Please copy the items below verbatim, starting at their first line and ending with the line that contains "crop: left 17.017%, right 16.489%", including both of those lines.

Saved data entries
>> Begin
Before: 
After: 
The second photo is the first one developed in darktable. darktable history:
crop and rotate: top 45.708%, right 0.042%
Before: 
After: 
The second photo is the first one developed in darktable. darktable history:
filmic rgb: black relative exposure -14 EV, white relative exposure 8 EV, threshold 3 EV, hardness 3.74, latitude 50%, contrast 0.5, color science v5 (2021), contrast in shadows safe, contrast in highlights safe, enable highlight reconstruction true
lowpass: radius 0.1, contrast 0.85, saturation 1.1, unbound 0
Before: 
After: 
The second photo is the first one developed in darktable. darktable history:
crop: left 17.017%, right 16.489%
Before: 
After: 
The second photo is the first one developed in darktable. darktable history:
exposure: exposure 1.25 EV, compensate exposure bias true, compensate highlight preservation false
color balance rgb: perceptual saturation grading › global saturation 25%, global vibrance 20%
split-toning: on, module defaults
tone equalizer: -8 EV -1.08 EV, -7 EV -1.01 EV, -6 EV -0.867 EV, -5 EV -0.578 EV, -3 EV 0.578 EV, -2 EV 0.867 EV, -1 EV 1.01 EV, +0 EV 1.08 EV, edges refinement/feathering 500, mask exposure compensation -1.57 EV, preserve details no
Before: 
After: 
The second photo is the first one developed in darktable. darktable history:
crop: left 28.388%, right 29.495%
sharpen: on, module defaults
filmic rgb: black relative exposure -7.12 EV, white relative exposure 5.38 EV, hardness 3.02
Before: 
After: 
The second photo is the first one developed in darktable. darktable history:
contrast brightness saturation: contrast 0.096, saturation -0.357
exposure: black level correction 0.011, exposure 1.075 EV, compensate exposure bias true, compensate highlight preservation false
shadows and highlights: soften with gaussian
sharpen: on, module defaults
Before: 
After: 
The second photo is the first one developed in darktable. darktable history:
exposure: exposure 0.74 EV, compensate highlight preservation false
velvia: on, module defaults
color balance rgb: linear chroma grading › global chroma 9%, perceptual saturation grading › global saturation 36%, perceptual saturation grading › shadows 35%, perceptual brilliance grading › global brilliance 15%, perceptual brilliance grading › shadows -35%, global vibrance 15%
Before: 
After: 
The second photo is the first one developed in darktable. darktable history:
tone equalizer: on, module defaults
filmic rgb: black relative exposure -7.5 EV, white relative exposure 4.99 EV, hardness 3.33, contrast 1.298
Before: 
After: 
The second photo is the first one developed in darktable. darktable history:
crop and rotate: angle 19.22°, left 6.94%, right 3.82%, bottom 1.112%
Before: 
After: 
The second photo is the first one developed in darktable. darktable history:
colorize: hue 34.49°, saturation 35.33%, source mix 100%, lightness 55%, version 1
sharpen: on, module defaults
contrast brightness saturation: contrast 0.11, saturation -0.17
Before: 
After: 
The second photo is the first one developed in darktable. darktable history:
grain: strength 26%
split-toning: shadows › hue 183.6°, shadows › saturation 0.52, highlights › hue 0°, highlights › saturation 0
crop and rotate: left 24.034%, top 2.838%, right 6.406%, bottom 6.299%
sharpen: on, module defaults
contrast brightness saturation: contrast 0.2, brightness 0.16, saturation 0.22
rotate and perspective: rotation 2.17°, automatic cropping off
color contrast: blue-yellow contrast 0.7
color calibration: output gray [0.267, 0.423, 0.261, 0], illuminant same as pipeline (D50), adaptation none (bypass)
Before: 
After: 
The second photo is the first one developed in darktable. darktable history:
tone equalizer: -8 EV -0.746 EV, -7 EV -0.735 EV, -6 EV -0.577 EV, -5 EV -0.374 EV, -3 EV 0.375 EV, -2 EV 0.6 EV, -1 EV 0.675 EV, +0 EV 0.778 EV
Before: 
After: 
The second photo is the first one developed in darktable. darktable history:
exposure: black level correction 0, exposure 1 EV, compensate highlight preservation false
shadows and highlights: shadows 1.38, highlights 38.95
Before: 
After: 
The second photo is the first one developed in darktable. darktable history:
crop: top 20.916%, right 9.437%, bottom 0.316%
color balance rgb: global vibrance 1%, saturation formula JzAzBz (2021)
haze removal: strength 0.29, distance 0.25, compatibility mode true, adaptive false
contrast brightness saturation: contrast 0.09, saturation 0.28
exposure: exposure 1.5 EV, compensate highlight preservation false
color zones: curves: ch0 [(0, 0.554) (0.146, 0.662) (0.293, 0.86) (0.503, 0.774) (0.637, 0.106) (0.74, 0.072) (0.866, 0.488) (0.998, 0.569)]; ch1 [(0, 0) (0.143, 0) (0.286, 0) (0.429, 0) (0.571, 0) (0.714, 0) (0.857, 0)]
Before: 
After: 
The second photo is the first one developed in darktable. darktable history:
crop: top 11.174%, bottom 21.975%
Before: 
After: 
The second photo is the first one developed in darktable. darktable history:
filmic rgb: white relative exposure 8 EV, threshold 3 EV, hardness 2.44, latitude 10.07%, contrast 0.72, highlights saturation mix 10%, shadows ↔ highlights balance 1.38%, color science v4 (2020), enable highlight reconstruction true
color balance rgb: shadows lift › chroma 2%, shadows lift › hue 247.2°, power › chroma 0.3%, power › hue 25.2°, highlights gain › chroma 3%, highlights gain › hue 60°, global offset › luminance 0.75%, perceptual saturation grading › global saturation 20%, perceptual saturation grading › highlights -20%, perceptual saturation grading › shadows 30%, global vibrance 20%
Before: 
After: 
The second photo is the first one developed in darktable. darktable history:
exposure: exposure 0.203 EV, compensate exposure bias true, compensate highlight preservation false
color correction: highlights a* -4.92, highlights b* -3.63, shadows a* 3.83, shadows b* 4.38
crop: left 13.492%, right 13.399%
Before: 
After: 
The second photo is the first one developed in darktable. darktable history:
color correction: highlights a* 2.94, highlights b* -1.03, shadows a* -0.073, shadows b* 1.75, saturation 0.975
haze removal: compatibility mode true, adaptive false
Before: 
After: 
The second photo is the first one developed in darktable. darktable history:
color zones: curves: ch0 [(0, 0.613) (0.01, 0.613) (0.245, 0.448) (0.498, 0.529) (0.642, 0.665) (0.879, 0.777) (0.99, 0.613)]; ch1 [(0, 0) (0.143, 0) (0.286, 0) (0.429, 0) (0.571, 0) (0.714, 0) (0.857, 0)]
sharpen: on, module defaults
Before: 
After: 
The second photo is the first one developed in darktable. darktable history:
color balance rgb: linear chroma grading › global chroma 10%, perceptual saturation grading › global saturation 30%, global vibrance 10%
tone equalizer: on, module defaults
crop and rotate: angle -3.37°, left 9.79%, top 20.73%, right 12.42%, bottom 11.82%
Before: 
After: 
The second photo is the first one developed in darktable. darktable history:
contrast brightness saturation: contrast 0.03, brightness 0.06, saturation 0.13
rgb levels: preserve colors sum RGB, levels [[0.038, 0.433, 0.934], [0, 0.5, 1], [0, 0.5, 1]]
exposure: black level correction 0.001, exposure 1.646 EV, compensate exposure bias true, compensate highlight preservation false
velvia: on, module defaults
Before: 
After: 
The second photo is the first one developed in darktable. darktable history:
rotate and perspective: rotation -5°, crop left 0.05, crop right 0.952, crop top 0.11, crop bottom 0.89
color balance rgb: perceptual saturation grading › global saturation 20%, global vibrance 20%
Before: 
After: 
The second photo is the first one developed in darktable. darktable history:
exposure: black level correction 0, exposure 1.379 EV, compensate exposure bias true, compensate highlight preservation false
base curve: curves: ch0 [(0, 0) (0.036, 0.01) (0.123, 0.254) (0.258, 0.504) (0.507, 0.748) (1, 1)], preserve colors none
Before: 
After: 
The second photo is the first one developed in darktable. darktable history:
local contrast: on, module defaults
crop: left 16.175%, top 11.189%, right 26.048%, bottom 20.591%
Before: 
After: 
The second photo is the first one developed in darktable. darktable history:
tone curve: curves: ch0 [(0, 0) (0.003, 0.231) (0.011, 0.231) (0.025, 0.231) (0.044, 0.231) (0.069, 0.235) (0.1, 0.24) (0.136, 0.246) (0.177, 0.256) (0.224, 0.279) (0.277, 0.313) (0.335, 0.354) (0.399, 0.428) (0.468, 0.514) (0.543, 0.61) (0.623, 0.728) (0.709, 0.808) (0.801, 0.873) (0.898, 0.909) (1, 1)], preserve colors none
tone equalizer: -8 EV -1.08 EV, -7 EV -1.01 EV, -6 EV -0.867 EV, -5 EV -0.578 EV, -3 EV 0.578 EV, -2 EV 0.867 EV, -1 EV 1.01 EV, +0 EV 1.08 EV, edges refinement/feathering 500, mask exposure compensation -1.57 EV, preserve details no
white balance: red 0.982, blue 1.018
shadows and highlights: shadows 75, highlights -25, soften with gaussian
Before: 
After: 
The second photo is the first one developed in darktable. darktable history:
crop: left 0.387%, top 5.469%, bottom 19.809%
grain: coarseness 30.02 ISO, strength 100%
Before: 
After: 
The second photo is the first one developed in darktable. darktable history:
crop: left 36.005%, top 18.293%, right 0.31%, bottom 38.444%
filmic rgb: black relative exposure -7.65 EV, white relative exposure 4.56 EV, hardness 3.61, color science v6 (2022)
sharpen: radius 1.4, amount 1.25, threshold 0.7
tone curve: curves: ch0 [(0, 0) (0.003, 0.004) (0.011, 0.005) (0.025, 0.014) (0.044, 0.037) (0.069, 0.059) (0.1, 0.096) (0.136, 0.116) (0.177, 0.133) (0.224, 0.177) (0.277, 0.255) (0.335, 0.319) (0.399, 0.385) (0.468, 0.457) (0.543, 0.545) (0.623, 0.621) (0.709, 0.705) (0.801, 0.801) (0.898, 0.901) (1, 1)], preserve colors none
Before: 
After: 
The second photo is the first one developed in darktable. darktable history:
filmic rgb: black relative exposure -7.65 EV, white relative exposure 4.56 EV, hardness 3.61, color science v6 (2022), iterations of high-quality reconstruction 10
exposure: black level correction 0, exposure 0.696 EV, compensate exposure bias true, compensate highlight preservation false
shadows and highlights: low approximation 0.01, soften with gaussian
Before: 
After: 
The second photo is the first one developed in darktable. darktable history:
>> End
● **RESPONSE TO THE EXERCISE**
Before: 
After: 
The second photo is the first one developed in darktable. darktable history:
crop and rotate: top 45.708%, right 0.042%
Before: 
After: 
The second photo is the first one developed in darktable. darktable history:
filmic rgb: black relative exposure -14 EV, white relative exposure 8 EV, threshold 3 EV, hardness 3.74, latitude 50%, contrast 0.5, color science v5 (2021), contrast in shadows safe, contrast in highlights safe, enable highlight reconstruction true
lowpass: radius 0.1, contrast 0.85, saturation 1.1, unbound 0
Before: 
After: 
The second photo is the first one developed in darktable. darktable history:
crop: left 17.017%, right 16.489%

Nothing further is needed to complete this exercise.